Reformar la justicia en México

La controvertida iniciativa, que propone la elección de los jueces por voto popular, debe garantizar su independencia e imparcialidad

Trabajadores del poder judicial protestan este miércoles, en los alrededores del Senado de la República, en Ciudad de México.Sáshenka Gutiérrez (EFE)

El Congreso mexicano aprobó el lunes, tras una turbulenta votación en el Senado, la ley más controvertida del mandato de Andrés Manuel López Obrador. Cuando faltan menos de tres semanas para la sucesión, el presidente saliente sacó adelante por mayoría cualificada (dos tercios) una reforma judicial que pone fin al sistema actual e introduce la elección directa por voto popular de los jueces (unos 1.600, incluidos los de la Suprema Corte y el Tribunal Electoral). El cambio, que iba incluido en el programa de reformas que ganó las elecciones de la mano de Claudia Sheinbaum, ha sido rechazado frontalmente por los partidos de la oposición y amplios sectores de la administración de justicia. Es un cambio radical que abre un escenario de incertidumbre en un elemento básico para el funcionamiento de cualquier país.

Junto a la obvia discusión de si el voto popular es la mejor forma de elegir a un cuerpo con un altísimo componente técnico, el escollo de esta ley reside en que pocos creen que las elecciones a jueces conciten realmente la participación del votante. No es descartable que quienes acudan a las urnas sean demasiado pocos como para dar legitimidad real a este cambio. Bolivia, que en 2009 implantó una medida similar, aunque limitada a 26 altos magistrados, sufrió precisamente este problema y ha llegado a registrar porcentajes de voto nulo del 60%. Otros problemas evidentes son el riesgo de un incremento de la politización en la judicatura, así como el peligro siempre presente de que el narco, grandes bufetes de abogados y grupos de presión aprovechen para introducir aún más sus tentáculos.

Nadie duda de que el sistema judicial necesitaba de una reforma drástica. Lejana, obsoleta y con grandes vetas de corrupción, la justicia sufre en México una crisis de credibilidad. Es precisamente esa falta de confianza, ampliamente extendida entre las capas populares, la que ha permitido a López Obrador llevar adelante un proyecto tan radical. Y lo ha hecho, aunque a sus críticos les cueste reconocerlo, por la vía democrática tanto electoral como parlamentaria. Algo que, en este caso, no asegura su buen término.
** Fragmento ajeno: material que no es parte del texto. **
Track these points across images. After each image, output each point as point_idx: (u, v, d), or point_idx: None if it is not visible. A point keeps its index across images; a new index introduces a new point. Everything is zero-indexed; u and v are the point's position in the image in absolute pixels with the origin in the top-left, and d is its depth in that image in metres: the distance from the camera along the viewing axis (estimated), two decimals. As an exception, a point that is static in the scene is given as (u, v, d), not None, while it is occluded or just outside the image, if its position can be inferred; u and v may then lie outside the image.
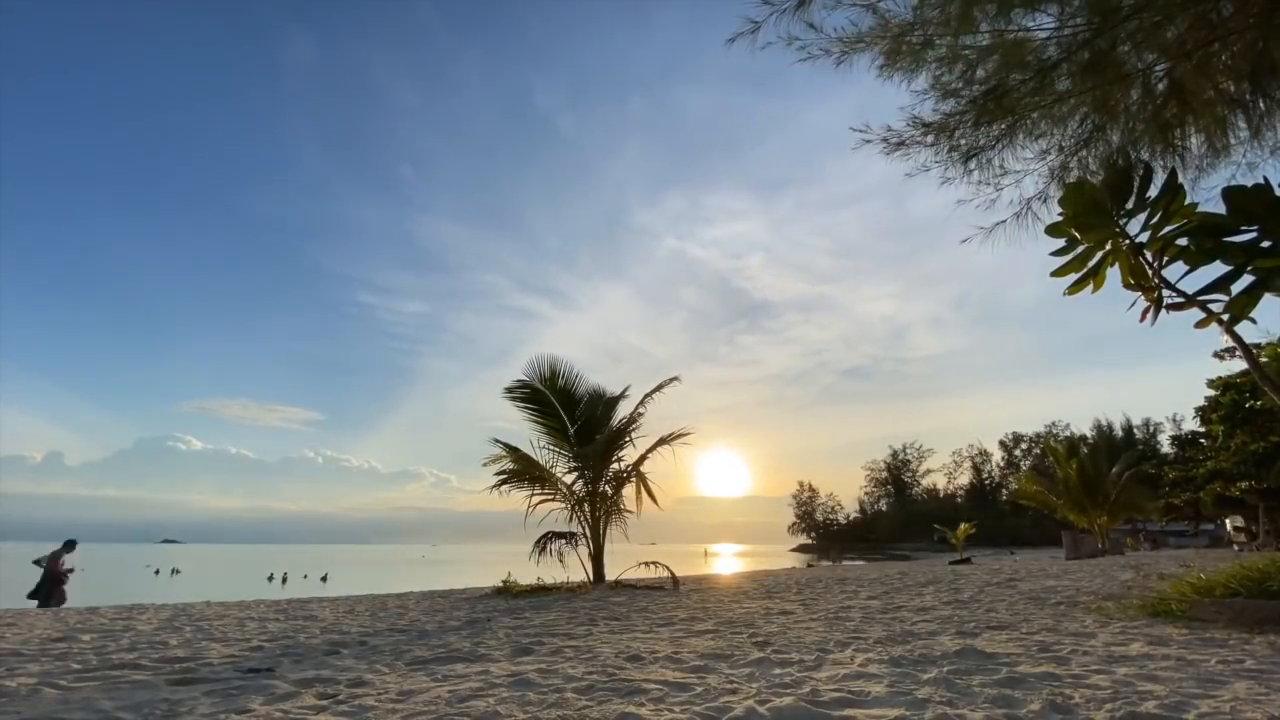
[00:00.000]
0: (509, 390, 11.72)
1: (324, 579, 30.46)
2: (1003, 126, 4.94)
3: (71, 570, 11.51)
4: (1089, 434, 66.73)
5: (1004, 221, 5.55)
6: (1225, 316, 4.59)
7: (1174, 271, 4.81)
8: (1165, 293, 4.84)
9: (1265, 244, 4.26)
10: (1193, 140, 4.97)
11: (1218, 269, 4.53)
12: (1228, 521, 30.29)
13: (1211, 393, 27.65)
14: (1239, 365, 24.57)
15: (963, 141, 5.03)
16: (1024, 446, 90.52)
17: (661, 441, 11.36)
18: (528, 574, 10.73)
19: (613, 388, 12.26)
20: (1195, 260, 4.61)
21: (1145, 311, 4.93)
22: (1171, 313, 4.85)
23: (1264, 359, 14.29)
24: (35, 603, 10.66)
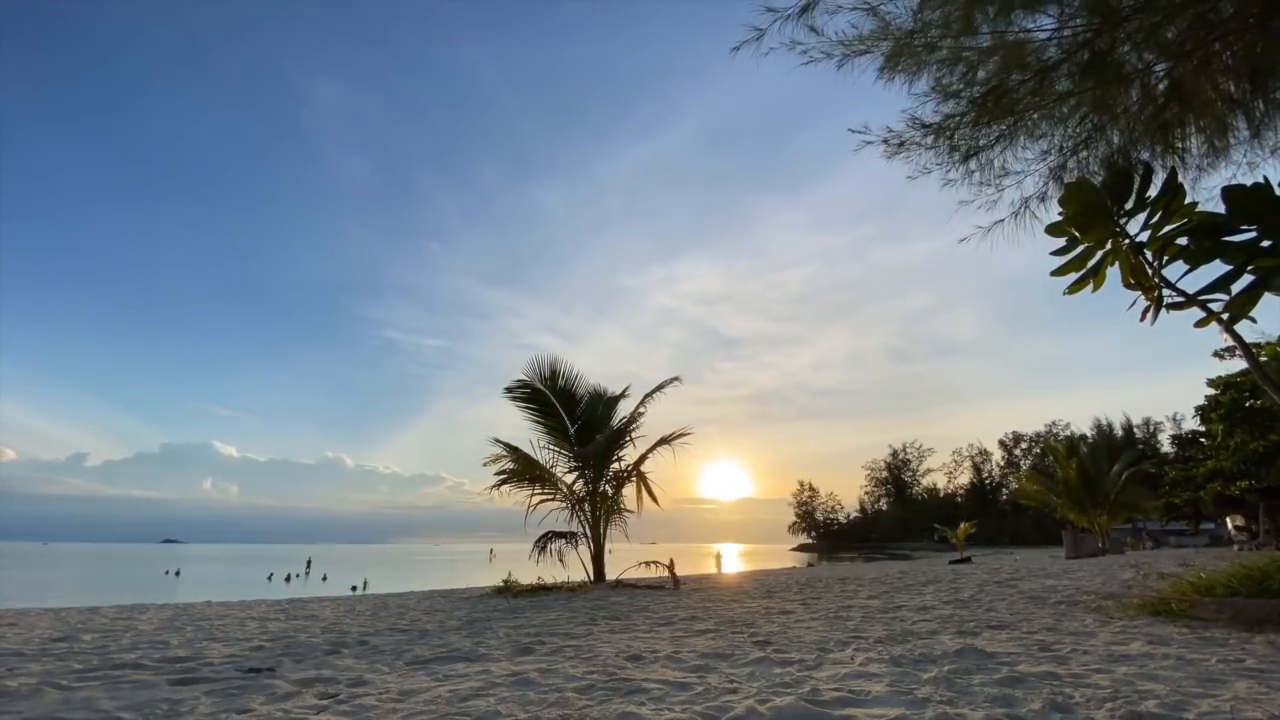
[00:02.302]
0: (509, 390, 11.71)
1: (324, 578, 30.48)
2: (1003, 127, 4.94)
3: None
4: (1089, 433, 66.78)
5: (1002, 221, 5.55)
6: (1225, 316, 4.60)
7: (1174, 271, 4.81)
8: (1165, 292, 4.84)
9: (1265, 243, 4.27)
10: (1193, 140, 4.97)
11: (1218, 268, 4.53)
12: (1228, 521, 30.28)
13: (1211, 392, 27.63)
14: (1239, 364, 24.57)
15: (962, 142, 5.04)
16: (1024, 446, 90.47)
17: (662, 441, 11.36)
18: (529, 573, 10.74)
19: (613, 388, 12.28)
20: (1195, 260, 4.62)
21: (1145, 311, 4.94)
22: (1171, 312, 4.85)
23: (1264, 358, 14.29)
24: None
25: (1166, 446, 61.88)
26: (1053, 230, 5.03)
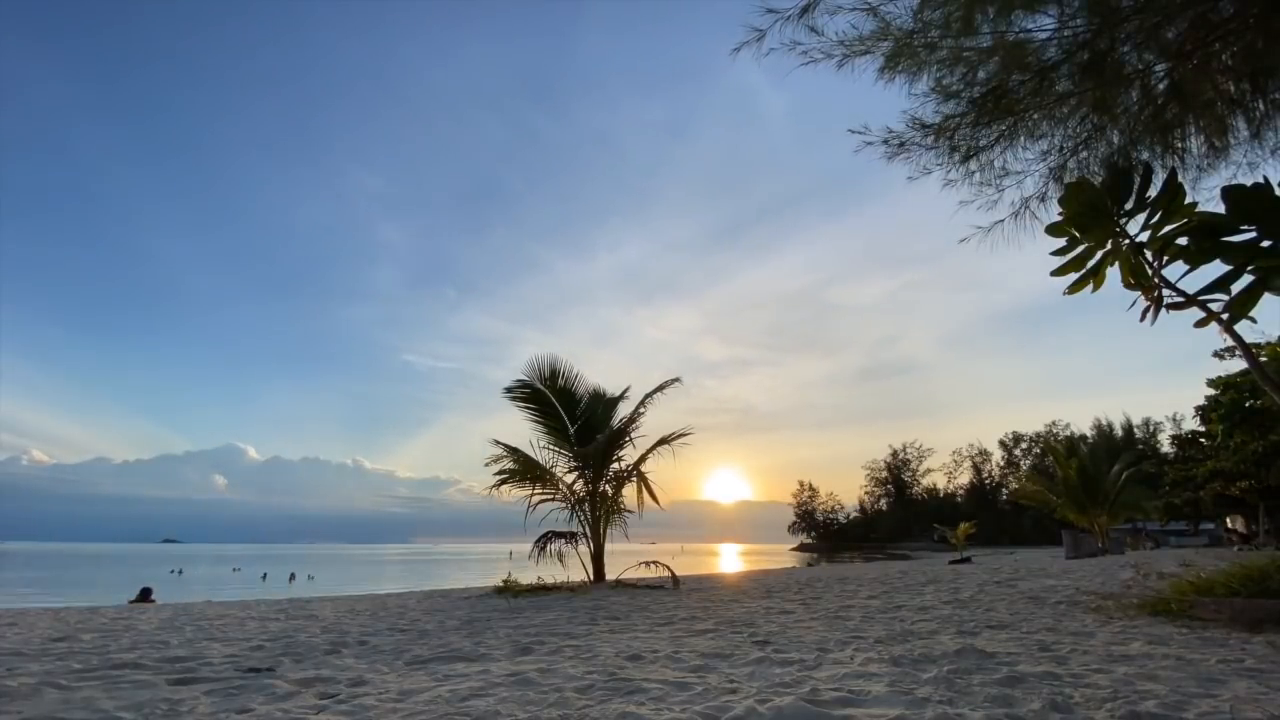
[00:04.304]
0: (509, 390, 11.69)
1: (310, 578, 30.74)
2: (1003, 127, 4.94)
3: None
4: (1089, 434, 66.72)
5: (1002, 221, 5.55)
6: (1225, 316, 4.60)
7: (1174, 271, 4.81)
8: (1165, 292, 4.84)
9: (1265, 243, 4.26)
10: (1192, 140, 4.97)
11: (1218, 268, 4.53)
12: (1227, 521, 30.30)
13: (1211, 392, 27.65)
14: (1239, 365, 24.57)
15: (963, 143, 5.04)
16: (1024, 446, 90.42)
17: (662, 441, 11.34)
18: (528, 573, 10.74)
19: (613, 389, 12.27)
20: (1195, 260, 4.61)
21: (1145, 311, 4.94)
22: (1171, 312, 4.85)
23: (1264, 359, 14.27)
24: None
25: (1166, 446, 61.76)
26: (1053, 230, 5.03)
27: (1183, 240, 4.63)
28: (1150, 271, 4.88)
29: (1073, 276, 5.12)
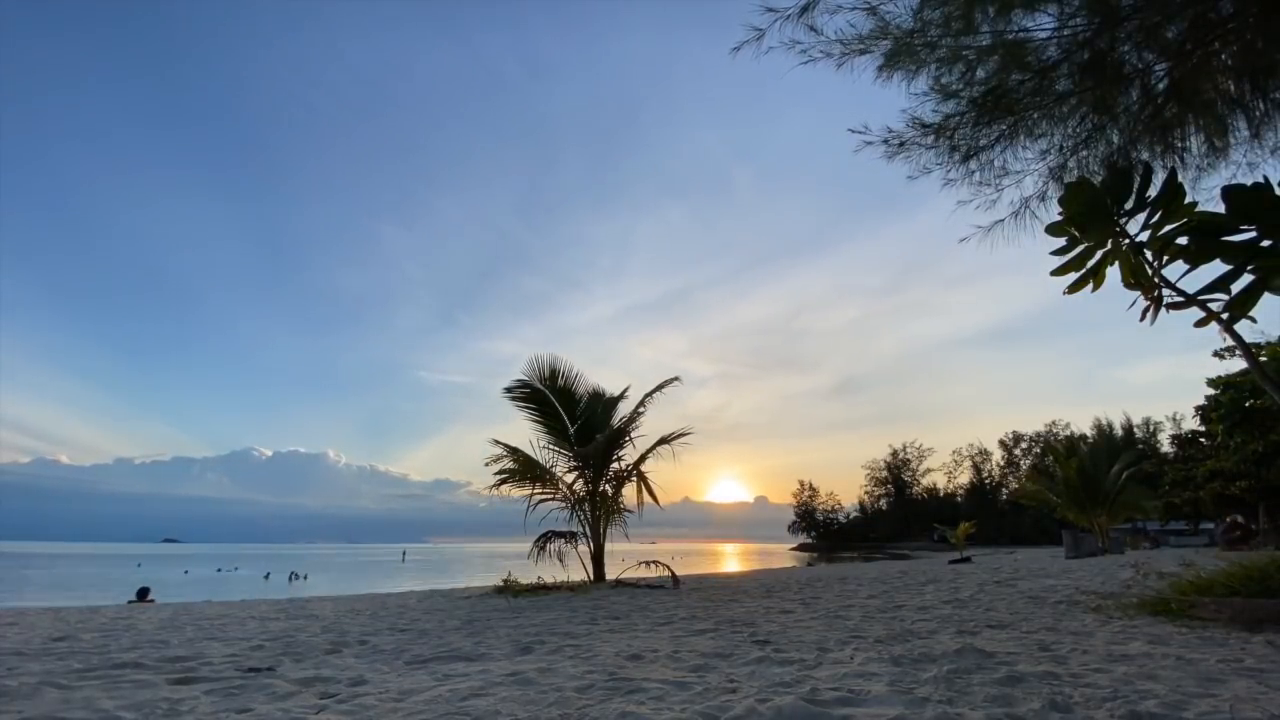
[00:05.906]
0: (508, 390, 11.69)
1: (304, 577, 30.80)
2: (1003, 127, 4.94)
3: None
4: (1089, 433, 66.72)
5: (1002, 221, 5.55)
6: (1225, 316, 4.59)
7: (1174, 271, 4.81)
8: (1165, 292, 4.84)
9: (1265, 243, 4.26)
10: (1193, 140, 4.97)
11: (1218, 268, 4.53)
12: (1227, 520, 30.32)
13: (1211, 392, 27.67)
14: (1239, 364, 24.59)
15: (963, 142, 5.04)
16: (1024, 446, 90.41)
17: (662, 441, 11.35)
18: (529, 573, 10.74)
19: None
20: (1195, 260, 4.61)
21: (1145, 310, 4.93)
22: (1171, 312, 4.85)
23: (1264, 359, 14.29)
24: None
25: (1166, 446, 61.74)
26: (1053, 230, 5.02)
27: (1183, 240, 4.62)
28: (1150, 271, 4.87)
29: (1073, 276, 5.11)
El primer efecto de la medida ha sido generar incertidumbre. El peso se ha depreciado y las dudas de los inversores internacionales persisten, pese a los esfuerzos del Gobierno por tranquilizarlos. Es un horizonte complejo donde incluso Estados Unidos ha manifestado sus preocupaciones.

Tampoco ha contribuido a sosegar este clima la abrupta votación de la ley en el Senado. Precedida por una oleada de movilizaciones de trabajadores, la sesión en la Cámara alta fue agónica y la enmienda solo pudo salir adelante gracias al apoyo de última hora de un tránsfuga del Partido Acción Nacional (PAN), la derecha tradicional, acorralado por causas judiciales.

La ley deberá ser ahora avalada por más del 50% de los Congresos de los 32 Estados, un mero trámite considerado el amplio poder territorial del partido que vertebra al Gobierno. Quedará así abierto el camino para implantar escalonadamente a partir del año que viene la reforma. Es de desear que en el tiempo que queda y en la medida en que México va a tener nueva presidenta se encuentren los cauces para hallar una mejora de la justicia que suscite menos dudas y, desde luego, si no hay cambios, para desarrollar mecanismos de control suficientes que impidan que la ley aprobada se vuelva un nuevo y enorme problema.